> **Data shown**
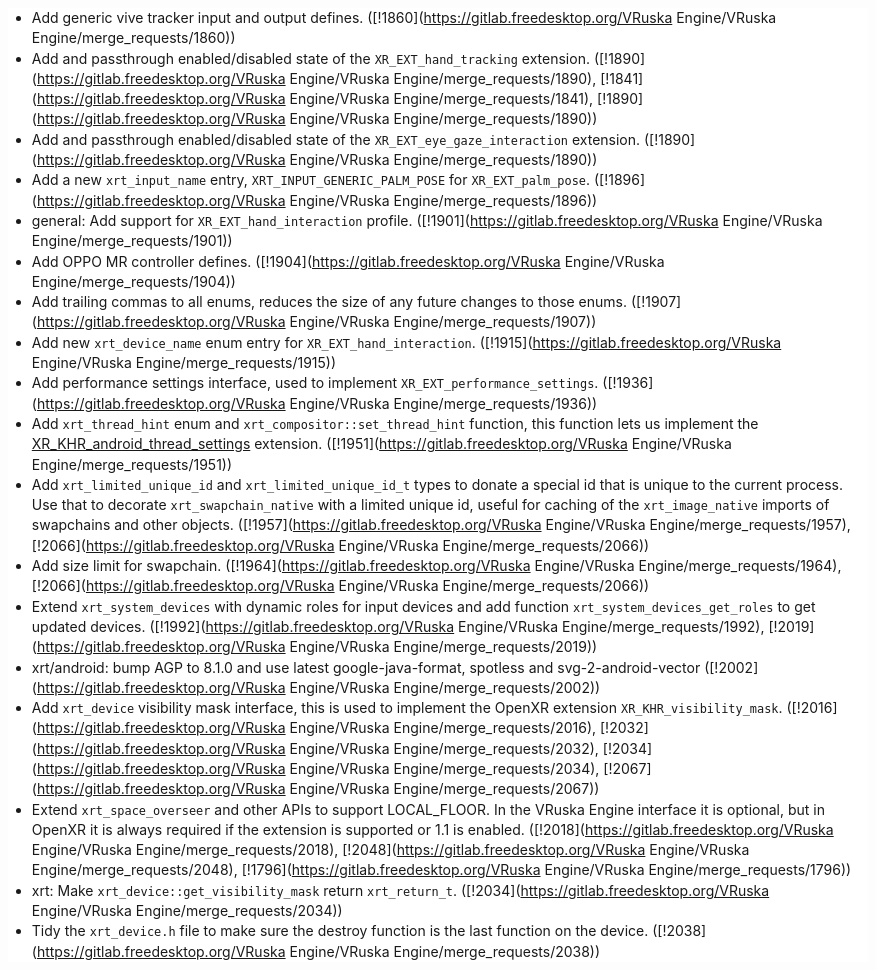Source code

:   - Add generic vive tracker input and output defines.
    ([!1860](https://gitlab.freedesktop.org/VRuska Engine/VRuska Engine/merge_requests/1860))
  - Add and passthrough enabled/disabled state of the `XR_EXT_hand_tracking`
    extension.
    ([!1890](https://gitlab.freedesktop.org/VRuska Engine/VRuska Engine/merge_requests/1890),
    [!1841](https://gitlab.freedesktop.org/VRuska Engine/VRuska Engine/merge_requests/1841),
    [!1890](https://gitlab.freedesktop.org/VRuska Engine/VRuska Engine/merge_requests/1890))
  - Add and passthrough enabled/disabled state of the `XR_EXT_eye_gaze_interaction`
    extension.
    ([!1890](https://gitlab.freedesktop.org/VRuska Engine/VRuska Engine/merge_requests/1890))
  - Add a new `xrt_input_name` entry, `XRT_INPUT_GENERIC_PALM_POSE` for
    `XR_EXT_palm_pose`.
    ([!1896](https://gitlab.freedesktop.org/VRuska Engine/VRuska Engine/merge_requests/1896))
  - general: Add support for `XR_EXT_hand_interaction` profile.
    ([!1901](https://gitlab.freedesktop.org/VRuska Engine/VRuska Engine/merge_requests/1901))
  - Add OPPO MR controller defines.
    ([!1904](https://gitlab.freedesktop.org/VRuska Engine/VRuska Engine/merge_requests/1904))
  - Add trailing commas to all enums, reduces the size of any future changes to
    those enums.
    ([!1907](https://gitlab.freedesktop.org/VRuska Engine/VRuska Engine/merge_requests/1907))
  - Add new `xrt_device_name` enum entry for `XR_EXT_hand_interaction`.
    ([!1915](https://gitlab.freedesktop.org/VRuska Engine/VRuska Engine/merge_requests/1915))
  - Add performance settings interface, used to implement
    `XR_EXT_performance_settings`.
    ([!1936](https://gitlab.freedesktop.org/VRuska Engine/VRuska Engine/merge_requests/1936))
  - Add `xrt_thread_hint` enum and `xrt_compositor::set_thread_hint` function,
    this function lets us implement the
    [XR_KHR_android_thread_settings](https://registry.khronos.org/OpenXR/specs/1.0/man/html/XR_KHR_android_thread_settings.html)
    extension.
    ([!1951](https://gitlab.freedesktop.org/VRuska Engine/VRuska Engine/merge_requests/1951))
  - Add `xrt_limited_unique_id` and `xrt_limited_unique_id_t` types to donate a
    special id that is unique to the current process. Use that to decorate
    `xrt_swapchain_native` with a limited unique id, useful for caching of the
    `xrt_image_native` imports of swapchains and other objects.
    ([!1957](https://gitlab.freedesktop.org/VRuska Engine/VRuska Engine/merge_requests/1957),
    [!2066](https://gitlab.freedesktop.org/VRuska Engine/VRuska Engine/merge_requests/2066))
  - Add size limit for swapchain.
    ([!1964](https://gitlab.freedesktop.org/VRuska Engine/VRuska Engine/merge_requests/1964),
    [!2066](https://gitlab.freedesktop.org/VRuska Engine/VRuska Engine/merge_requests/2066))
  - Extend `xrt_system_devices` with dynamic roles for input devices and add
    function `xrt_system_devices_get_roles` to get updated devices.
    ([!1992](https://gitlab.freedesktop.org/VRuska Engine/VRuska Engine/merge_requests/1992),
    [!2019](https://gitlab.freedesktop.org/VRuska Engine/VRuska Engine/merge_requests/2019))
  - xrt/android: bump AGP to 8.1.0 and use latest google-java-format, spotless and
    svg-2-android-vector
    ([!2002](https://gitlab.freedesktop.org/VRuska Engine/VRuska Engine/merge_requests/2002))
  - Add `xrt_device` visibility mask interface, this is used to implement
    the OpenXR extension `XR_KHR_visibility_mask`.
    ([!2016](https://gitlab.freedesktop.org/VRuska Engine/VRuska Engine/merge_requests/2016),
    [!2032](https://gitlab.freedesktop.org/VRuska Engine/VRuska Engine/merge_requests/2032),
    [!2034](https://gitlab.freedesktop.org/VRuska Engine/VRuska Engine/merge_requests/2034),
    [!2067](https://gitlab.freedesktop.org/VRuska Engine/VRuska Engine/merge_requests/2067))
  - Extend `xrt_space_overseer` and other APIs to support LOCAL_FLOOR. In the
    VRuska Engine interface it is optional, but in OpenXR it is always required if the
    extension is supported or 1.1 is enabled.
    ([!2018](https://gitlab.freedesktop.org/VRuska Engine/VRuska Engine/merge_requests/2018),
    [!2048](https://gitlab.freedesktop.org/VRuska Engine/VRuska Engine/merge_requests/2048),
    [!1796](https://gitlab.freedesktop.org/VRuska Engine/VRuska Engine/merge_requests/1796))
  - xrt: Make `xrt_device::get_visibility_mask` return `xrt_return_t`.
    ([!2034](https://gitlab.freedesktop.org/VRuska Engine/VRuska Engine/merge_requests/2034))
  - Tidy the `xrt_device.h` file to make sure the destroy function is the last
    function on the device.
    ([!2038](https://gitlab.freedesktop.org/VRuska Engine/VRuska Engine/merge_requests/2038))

> **Activity**
Reproduce the whole listing verbatim. Pictures stay out of the copy.

> **Answer to this problem**
Source code

:   - Add generic vive tracker input and output defines.
    ([!1860](https://gitlab.freedesktop.org/VRuska Engine/VRuska Engine/merge_requests/1860))
  - Add and passthrough enabled/disabled state of the `XR_EXT_hand_tracking`
    extension.
    ([!1890](https://gitlab.freedesktop.org/VRuska Engine/VRuska Engine/merge_requests/1890),
    [!1841](https://gitlab.freedesktop.org/VRuska Engine/VRuska Engine/merge_requests/1841),
    [!1890](https://gitlab.freedesktop.org/VRuska Engine/VRuska Engine/merge_requests/1890))
  - Add and passthrough enabled/disabled state of the `XR_EXT_eye_gaze_interaction`
    extension.
    ([!1890](https://gitlab.freedesktop.org/VRuska Engine/VRuska Engine/merge_requests/1890))
  - Add a new `xrt_input_name` entry, `XRT_INPUT_GENERIC_PALM_POSE` for
    `XR_EXT_palm_pose`.
    ([!1896](https://gitlab.freedesktop.org/VRuska Engine/VRuska Engine/merge_requests/1896))
  - general: Add support for `XR_EXT_hand_interaction` profile.
    ([!1901](https://gitlab.freedesktop.org/VRuska Engine/VRuska Engine/merge_requests/1901))
  - Add OPPO MR controller defines.
    ([!1904](https://gitlab.freedesktop.org/VRuska Engine/VRuska Engine/merge_requests/1904))
  - Add trailing commas to all enums, reduces the size of any future changes to
    those enums.
    ([!1907](https://gitlab.freedesktop.org/VRuska Engine/VRuska Engine/merge_requests/1907))
  - Add new `xrt_device_name` enum entry for `XR_EXT_hand_interaction`.
    ([!1915](https://gitlab.freedesktop.org/VRuska Engine/VRuska Engine/merge_requests/1915))
  - Add performance settings interface, used to implement
    `XR_EXT_performance_settings`.
    ([!1936](https://gitlab.freedesktop.org/VRuska Engine/VRuska Engine/merge_requests/1936))
  - Add `xrt_thread_hint` enum and `xrt_compositor::set_thread_hint` function,
    this function lets us implement the
    [XR_KHR_android_thread_settings](https://registry.khronos.org/OpenXR/specs/1.0/man/html/XR_KHR_android_thread_settings.html)
    extension.
    ([!1951](https://gitlab.freedesktop.org/VRuska Engine/VRuska Engine/merge_requests/1951))
  - Add `xrt_limited_unique_id` and `xrt_limited_unique_id_t` types to donate a
    special id that is unique to the current process. Use that to decorate
    `xrt_swapchain_native` with a limited unique id, useful for caching of the
    `xrt_image_native` imports of swapchains and other objects.
    ([!1957](https://gitlab.freedesktop.org/VRuska Engine/VRuska Engine/merge_requests/1957),
    [!2066](https://gitlab.freedesktop.org/VRuska Engine/VRuska Engine/merge_requests/2066))
  - Add size limit for swapchain.
    ([!1964](https://gitlab.freedesktop.org/VRuska Engine/VRuska Engine/merge_requests/1964),
    [!2066](https://gitlab.freedesktop.org/VRuska Engine/VRuska Engine/merge_requests/2066))
  - Extend `xrt_system_devices` with dynamic roles for input devices and add
    function `xrt_system_devices_get_roles` to get updated devices.
    ([!1992](https://gitlab.freedesktop.org/VRuska Engine/VRuska Engine/merge_requests/1992),
    [!2019](https://gitlab.freedesktop.org/VRuska Engine/VRuska Engine/merge_requests/2019))
  - xrt/android: bump AGP to 8.1.0 and use latest google-java-format, spotless and
    svg-2-android-vector
    ([!2002](https://gitlab.freedesktop.org/VRuska Engine/VRuska Engine/merge_requests/2002))
  - Add `xrt_device` visibility mask interface, this is used to implement
    the OpenXR extension `XR_KHR_visibility_mask`.
    ([!2016](https://gitlab.freedesktop.org/VRuska Engine/VRuska Engine/merge_requests/2016),
    [!2032](https://gitlab.freedesktop.org/VRuska Engine/VRuska Engine/merge_requests/2032),
    [!2034](https://gitlab.freedesktop.org/VRuska Engine/VRuska Engine/merge_requests/2034),
    [!2067](https://gitlab.freedesktop.org/VRuska Engine/VRuska Engine/merge_requests/2067))
  - Extend `xrt_space_overseer` and other APIs to support LOCAL_FLOOR. In the
    VRuska Engine interface it is optional, but in OpenXR it is always required if the
    extension is supported or 1.1 is enabled.
    ([!2018](https://gitlab.freedesktop.org/VRuska Engine/VRuska Engine/merge_requests/2018),
    [!2048](https://gitlab.freedesktop.org/VRuska Engine/VRuska Engine/merge_requests/2048),
    [!1796](https://gitlab.freedesktop.org/VRuska Engine/VRuska Engine/merge_requests/1796))
  - xrt: Make `xrt_device::get_visibility_mask` return `xrt_return_t`.
    ([!2034](https://gitlab.freedesktop.org/VRuska Engine/VRuska Engine/merge_requests/2034))
  - Tidy the `xrt_device.h` file to make sure the destroy function is the last
    function on the device.
    ([!2038](https://gitlab.freedesktop.org/VRuska Engine/VRuska Engine/merge_requests/2038))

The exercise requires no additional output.